Recently in Published 1970-1979 Category

Title: The Evangelicals: What They Believe, Who They Are, Where They Are Changing
Editor: David F. Wells and John D. Woodbridge
Year Published: 1975
Pages: 304

The death of evangelicalism had been greatly exaggerated. This was the basic message of The Evangelicals: What They Believe, Who They Are, Where They Are Changing. And it was published in 1975!

Now thirty-five years later, evangelicalism is still a vibrant movement. Is there any way the writers in this collection of essays could have imagined what would happen in the following more than quarter of a century? Focus on the Family would not be formed until two years after its publication. CCM was a fledgling movement then; now it is a multi-million dollar industry. We’ve managed to get two presidents of the United States elected since then. The success of both Ronald Reagan and George W. Bush can largely be attributed to evangelicals.

As far as I’m aware, The Evangelicals is not a particularly significant book. It’s no longer in print though you wouldn’t have too much trouble finding a copy if you really wanted to (as of writing this, there are twenty-three used copies available on Amazon starting as cheap as $1.60). Although many of the authors are well-known evangelicals even today, none of the essays are considered seminal that I know of.

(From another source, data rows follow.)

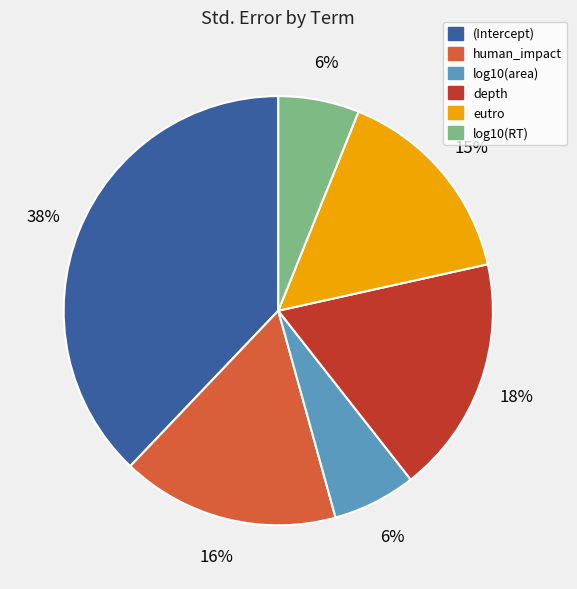

Count the number of slices in the pie.

6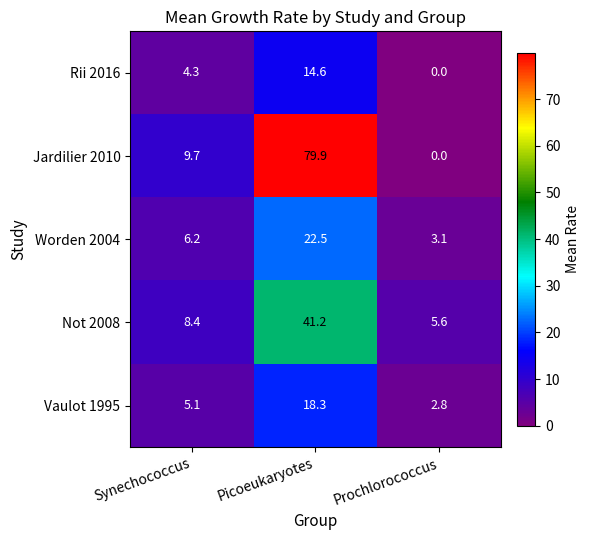

What is the average value of the Not 2008 series?

18.4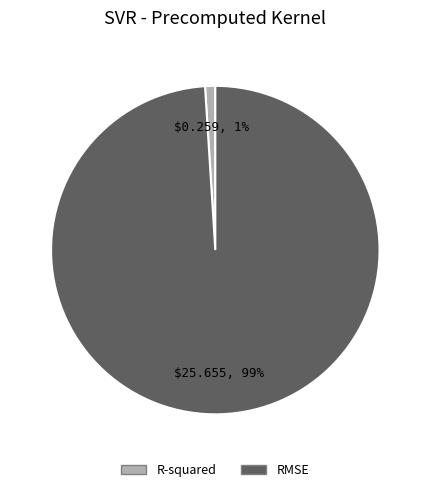

True or false: RMSE accounts for 90% of the total.

False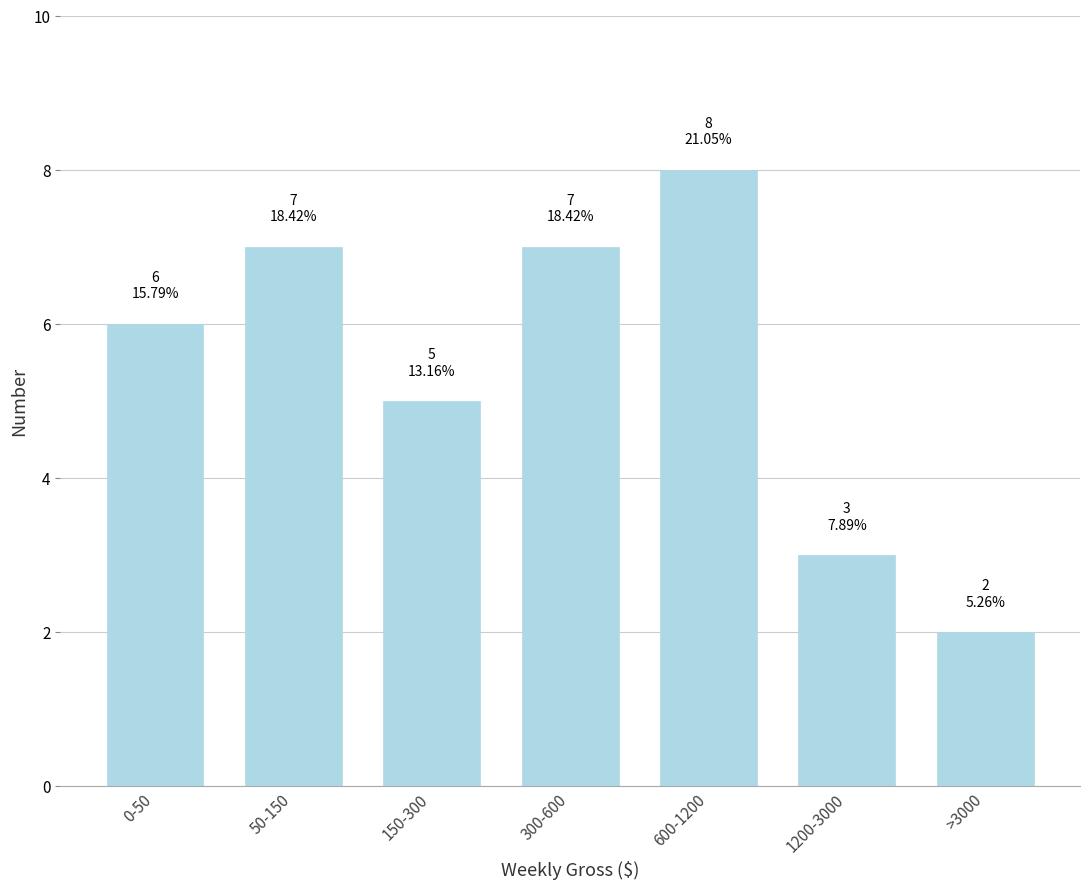

Reading right to left, what are all the values shown in this chart?

>3000=2	1200-3000=3	600-1200=8	300-600=7	150-300=5	50-150=7	0-50=6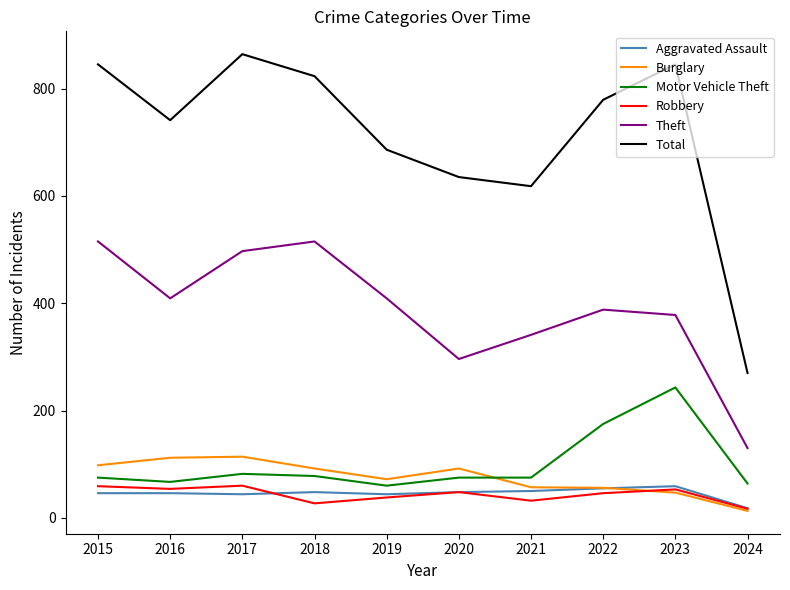

Which series has the largest total across all categories?

Total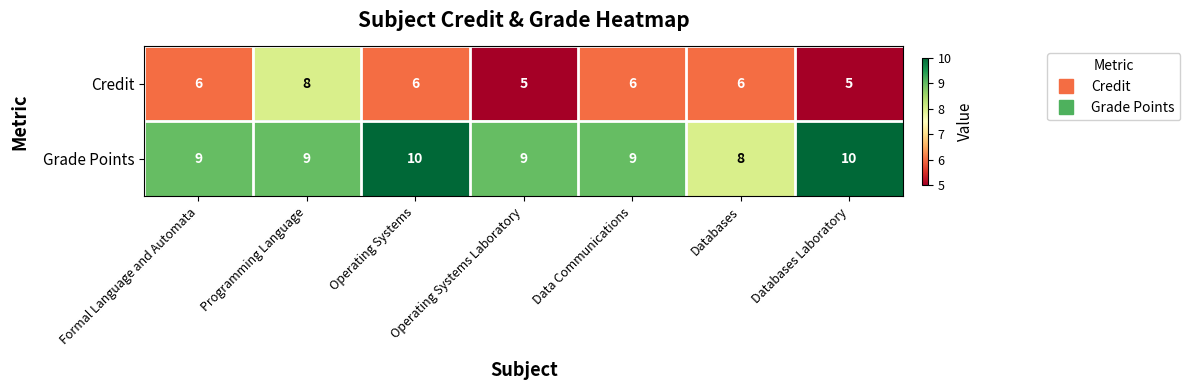

Which series has the largest total across all categories?

Grade Points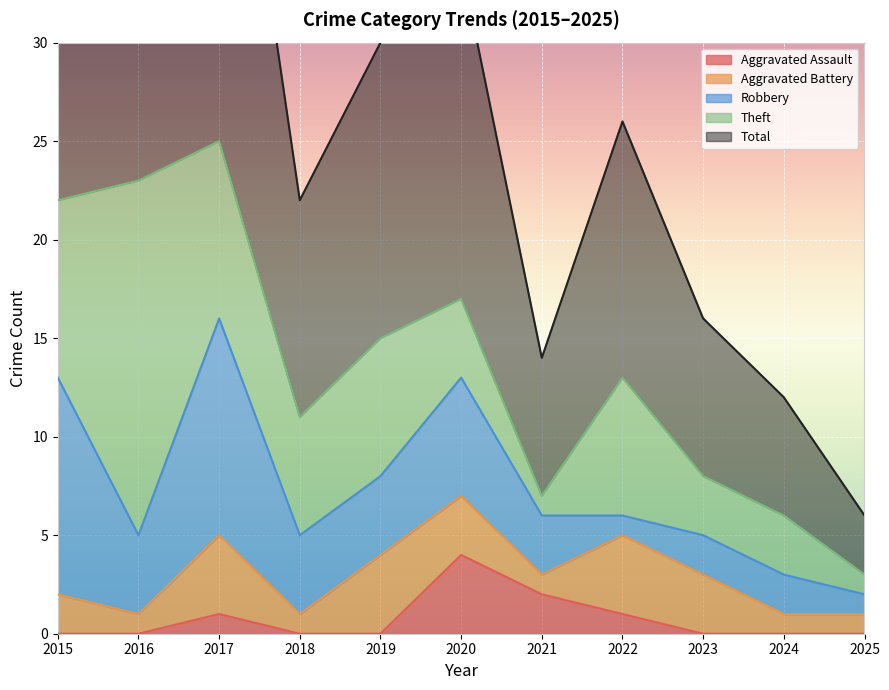

Is it true that Aggravated Assault equals -2 at 2024?

False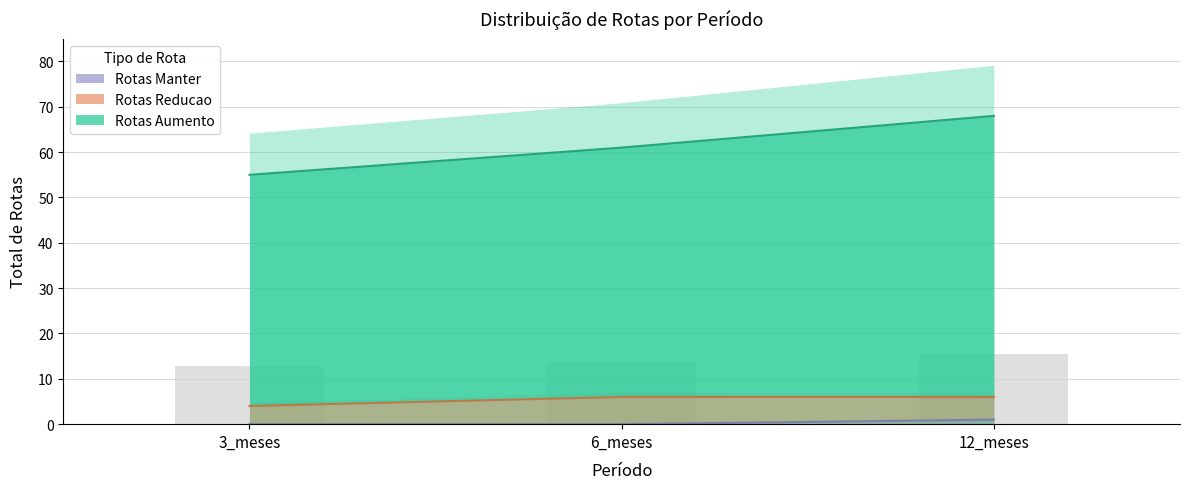

Which label corresponds to the largest value in the chart?

12_meses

So what led me to this book? Curiosity. Being the book lover that I am, when I heard the library at a small Christian college not far from where I live was having a book sale, I rushed over. Paperbacks were fifty cents and hardbacks were seventy-five cents. At that sale, I picked up books by renowned Biblical scholars Martin Buber, Martin Dibelius, and Phyllis Trible.

Then I came across this hardback missing its dust cover. It’s cover was falling apart (I’ve since taped it back together). But its title caught my eye. The history of evangelicalism is something I am intently interested in, and I was familiar with the names of the editors. Since I was out less than a dollar if the book ended up being a dud, I decided to take a chance on this tattered, yellow book.

When historians study personal letters from a certain time period, most of those letters are not significant. But reading what people were writing to each other during that time helps you get a feel for what it was like to live then. There are many excellent histories of evangelicalism available. But it is different to read a book about evangelicalism in the 1970s and to read a book about evangelicalism from the 1970s. The reason I decided to read this book was a curiosity about what it was like to be an evangelical before I was born.

To my amazement, many of the changes and growing pains evangelicalism was experiencing during the 1970s were not that different from the changes and growing pains evangelicals are dealing with today. It is not that we should study history lest we’re doomed to repeat it; we should study history because we are doomed to repeat it.

Back to the statement I made at the very beginning of my review. The death of evangelicalism had been greatly exaggerated, or, as the editors put it in their introduction, “the demise of evangelical Protestantism, both in the popular imagination and the academic mind, had appeared so complete” (9). The Scopes Trial of 1925 had “seemingly crushed” (12) evangelicalism.

But there was a resurgence of evangelicalism at the end of the 1960s and beginning of the 1970s. By the end of the 1960s, to many people, “their faith had resulted in an escape from the horrors of the drug world, rescue from the free, but dehumanized love of the counterculture” (16).

The postmodernism of the 1990s and 2000s convinced many people that they could construct their own truth and reality. Why follow the church your parents went to when you can make up your own faith? Like people became disillusioned with the drug and free love culture at the end of the 1960s, I predict the 2010s will see people become disillusioned with buffet-style religion and return to orthodox faith.

Beginning in the 1940s, evangelicals wanted to differentiate themselves from fundamentalists while still identifying as conservative. One essay calls these evangelicals “new conservatives” (34). The same spirit can be seen among what Roger Olson calls “postconservatives” today. They want to respect the evangelicalism of the generation that came before them, but they also want to explore new ways of expressing their evangelicalism.

My favorite essay was Paul L. Holmer’s “Contemporary Evangelical Faith: An Asessment and Critique.” I will leave you with some quotes from his excellent essay:

[M]ost American evangelicals…have…not quite succeeded in being respectable. [T]hey have kept…the mood of Christianity being a minority movement, alive amid their erstwhile success. The oddness of God is almost shown you in the difficulties the evangelicals have in being true to him. The more smoothly run ecclesiastical outfits by comparison tend also to tame God (68).

[For evangelicals] becoming and being a Christian was and is a shattering experience neither a churchly performance nor an alternative code of life (69).

[S]uffering the angularity of trying to be evangelical and an intellectual, I was pleasantly surprised to find that the evangelicals had never completely forgotten how hard it is to integrate God with what we want to make of ourselves. The God of the Bible will have us his way, or not at all (69).